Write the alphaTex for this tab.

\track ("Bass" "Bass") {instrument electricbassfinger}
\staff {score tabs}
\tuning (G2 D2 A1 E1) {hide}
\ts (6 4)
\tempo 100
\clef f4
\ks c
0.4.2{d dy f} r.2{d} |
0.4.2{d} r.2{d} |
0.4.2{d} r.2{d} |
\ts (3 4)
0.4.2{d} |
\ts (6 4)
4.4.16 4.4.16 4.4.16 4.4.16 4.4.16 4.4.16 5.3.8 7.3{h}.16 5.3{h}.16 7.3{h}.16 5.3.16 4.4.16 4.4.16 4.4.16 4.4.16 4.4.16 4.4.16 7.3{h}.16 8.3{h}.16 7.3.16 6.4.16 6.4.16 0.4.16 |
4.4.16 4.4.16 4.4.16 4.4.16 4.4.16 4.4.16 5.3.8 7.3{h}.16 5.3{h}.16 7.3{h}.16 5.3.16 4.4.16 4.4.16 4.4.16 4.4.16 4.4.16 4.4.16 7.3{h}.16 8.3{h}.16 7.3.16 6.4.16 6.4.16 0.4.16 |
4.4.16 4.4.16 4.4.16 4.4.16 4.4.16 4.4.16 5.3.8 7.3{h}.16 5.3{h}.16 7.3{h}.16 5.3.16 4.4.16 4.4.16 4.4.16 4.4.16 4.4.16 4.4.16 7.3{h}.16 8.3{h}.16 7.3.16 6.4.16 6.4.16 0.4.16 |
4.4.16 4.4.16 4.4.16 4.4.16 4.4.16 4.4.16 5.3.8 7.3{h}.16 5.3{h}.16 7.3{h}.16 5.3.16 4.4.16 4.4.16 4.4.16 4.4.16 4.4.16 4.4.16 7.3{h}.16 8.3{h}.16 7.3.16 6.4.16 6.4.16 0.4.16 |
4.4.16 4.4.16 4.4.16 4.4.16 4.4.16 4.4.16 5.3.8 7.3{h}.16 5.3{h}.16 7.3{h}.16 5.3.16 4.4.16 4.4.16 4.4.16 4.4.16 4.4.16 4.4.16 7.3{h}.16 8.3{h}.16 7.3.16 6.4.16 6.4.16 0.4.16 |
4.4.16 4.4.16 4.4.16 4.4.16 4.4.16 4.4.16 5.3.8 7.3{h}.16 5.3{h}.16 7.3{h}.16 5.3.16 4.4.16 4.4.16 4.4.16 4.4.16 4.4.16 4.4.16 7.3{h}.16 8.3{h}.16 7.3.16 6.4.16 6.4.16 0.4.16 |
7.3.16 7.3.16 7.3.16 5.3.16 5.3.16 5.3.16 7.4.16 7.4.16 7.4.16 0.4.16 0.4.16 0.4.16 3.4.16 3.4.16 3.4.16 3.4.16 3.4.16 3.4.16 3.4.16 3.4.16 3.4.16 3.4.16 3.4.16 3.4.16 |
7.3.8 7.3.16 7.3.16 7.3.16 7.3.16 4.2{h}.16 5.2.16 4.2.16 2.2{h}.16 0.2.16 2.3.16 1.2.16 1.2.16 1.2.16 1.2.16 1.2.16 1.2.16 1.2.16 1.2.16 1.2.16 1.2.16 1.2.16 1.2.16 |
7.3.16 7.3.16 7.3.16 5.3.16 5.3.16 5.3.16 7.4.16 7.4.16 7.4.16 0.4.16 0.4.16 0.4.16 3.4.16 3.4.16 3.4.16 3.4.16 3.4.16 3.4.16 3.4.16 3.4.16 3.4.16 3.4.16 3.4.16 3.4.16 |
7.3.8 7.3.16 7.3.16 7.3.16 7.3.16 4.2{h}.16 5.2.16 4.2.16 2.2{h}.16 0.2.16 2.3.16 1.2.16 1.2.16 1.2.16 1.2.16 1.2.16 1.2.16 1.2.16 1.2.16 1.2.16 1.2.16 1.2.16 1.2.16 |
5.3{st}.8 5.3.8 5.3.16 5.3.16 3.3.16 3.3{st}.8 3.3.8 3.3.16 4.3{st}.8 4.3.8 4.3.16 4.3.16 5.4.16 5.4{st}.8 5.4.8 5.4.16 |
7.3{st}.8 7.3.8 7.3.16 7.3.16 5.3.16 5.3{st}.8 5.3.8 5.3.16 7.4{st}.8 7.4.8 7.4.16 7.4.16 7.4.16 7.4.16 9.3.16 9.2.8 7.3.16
──────────────────────────────
#### WHAT IS ASKED
Express every line of the material above as a JSON list of strings, with one string for each line and blank lines left out.

#### EXERCISE RESULT
[
  "Write the alphaTex for this tab.",
  "\\track (\"Bass\" \"Bass\") {instrument electricbassfinger}",
  "\\staff {score tabs}",
  "\\tuning (G2 D2 A1 E1) {hide}",
  "\\ts (6 4)",
  "\\tempo 100",
  "\\clef f4",
  "\\ks c",
  "0.4.2{d dy f} r.2{d} |",
  "0.4.2{d} r.2{d} |",
  "0.4.2{d} r.2{d} |",
  "\\ts (3 4)",
  "0.4.2{d} |",
  "\\ts (6 4)",
  "4.4.16 4.4.16 4.4.16 4.4.16 4.4.16 4.4.16 5.3.8 7.3{h}.16 5.3{h}.16 7.3{h}.16 5.3.16 4.4.16 4.4.16 4.4.16 4.4.16 4.4.16 4.4.16 7.3{h}.16 8.3{h}.16 7.3.16 6.4.16 6.4.16 0.4.16 |",
  "4.4.16 4.4.16 4.4.16 4.4.16 4.4.16 4.4.16 5.3.8 7.3{h}.16 5.3{h}.16 7.3{h}.16 5.3.16 4.4.16 4.4.16 4.4.16 4.4.16 4.4.16 4.4.16 7.3{h}.16 8.3{h}.16 7.3.16 6.4.16 6.4.16 0.4.16 |",
  "4.4.16 4.4.16 4.4.16 4.4.16 4.4.16 4.4.16 5.3.8 7.3{h}.16 5.3{h}.16 7.3{h}.16 5.3.16 4.4.16 4.4.16 4.4.16 4.4.16 4.4.16 4.4.16 7.3{h}.16 8.3{h}.16 7.3.16 6.4.16 6.4.16 0.4.16 |",
  "4.4.16 4.4.16 4.4.16 4.4.16 4.4.16 4.4.16 5.3.8 7.3{h}.16 5.3{h}.16 7.3{h}.16 5.3.16 4.4.16 4.4.16 4.4.16 4.4.16 4.4.16 4.4.16 7.3{h}.16 8.3{h}.16 7.3.16 6.4.16 6.4.16 0.4.16 |",
  "4.4.16 4.4.16 4.4.16 4.4.16 4.4.16 4.4.16 5.3.8 7.3{h}.16 5.3{h}.16 7.3{h}.16 5.3.16 4.4.16 4.4.16 4.4.16 4.4.16 4.4.16 4.4.16 7.3{h}.16 8.3{h}.16 7.3.16 6.4.16 6.4.16 0.4.16 |",
  "4.4.16 4.4.16 4.4.16 4.4.16 4.4.16 4.4.16 5.3.8 7.3{h}.16 5.3{h}.16 7.3{h}.16 5.3.16 4.4.16 4.4.16 4.4.16 4.4.16 4.4.16 4.4.16 7.3{h}.16 8.3{h}.16 7.3.16 6.4.16 6.4.16 0.4.16 |",
  "7.3.16 7.3.16 7.3.16 5.3.16 5.3.16 5.3.16 7.4.16 7.4.16 7.4.16 0.4.16 0.4.16 0.4.16 3.4.16 3.4.16 3.4.16 3.4.16 3.4.16 3.4.16 3.4.16 3.4.16 3.4.16 3.4.16 3.4.16 3.4.16 |",
  "7.3.8 7.3.16 7.3.16 7.3.16 7.3.16 4.2{h}.16 5.2.16 4.2.16 2.2{h}.16 0.2.16 2.3.16 1.2.16 1.2.16 1.2.16 1.2.16 1.2.16 1.2.16 1.2.16 1.2.16 1.2.16 1.2.16 1.2.16 1.2.16 |",
  "7.3.16 7.3.16 7.3.16 5.3.16 5.3.16 5.3.16 7.4.16 7.4.16 7.4.16 0.4.16 0.4.16 0.4.16 3.4.16 3.4.16 3.4.16 3.4.16 3.4.16 3.4.16 3.4.16 3.4.16 3.4.16 3.4.16 3.4.16 3.4.16 |",
  "7.3.8 7.3.16 7.3.16 7.3.16 7.3.16 4.2{h}.16 5.2.16 4.2.16 2.2{h}.16 0.2.16 2.3.16 1.2.16 1.2.16 1.2.16 1.2.16 1.2.16 1.2.16 1.2.16 1.2.16 1.2.16 1.2.16 1.2.16 1.2.16 |",
  "5.3{st}.8 5.3.8 5.3.16 5.3.16 3.3.16 3.3{st}.8 3.3.8 3.3.16 4.3{st}.8 4.3.8 4.3.16 4.3.16 5.4.16 5.4{st}.8 5.4.8 5.4.16 |",
  "7.3{st}.8 7.3.8 7.3.16 7.3.16 5.3.16 5.3{st}.8 5.3.8 5.3.16 7.4{st}.8 7.4.8 7.4.16 7.4.16 7.4.16 7.4.16 9.3.16 9.2.8 7.3.16"
]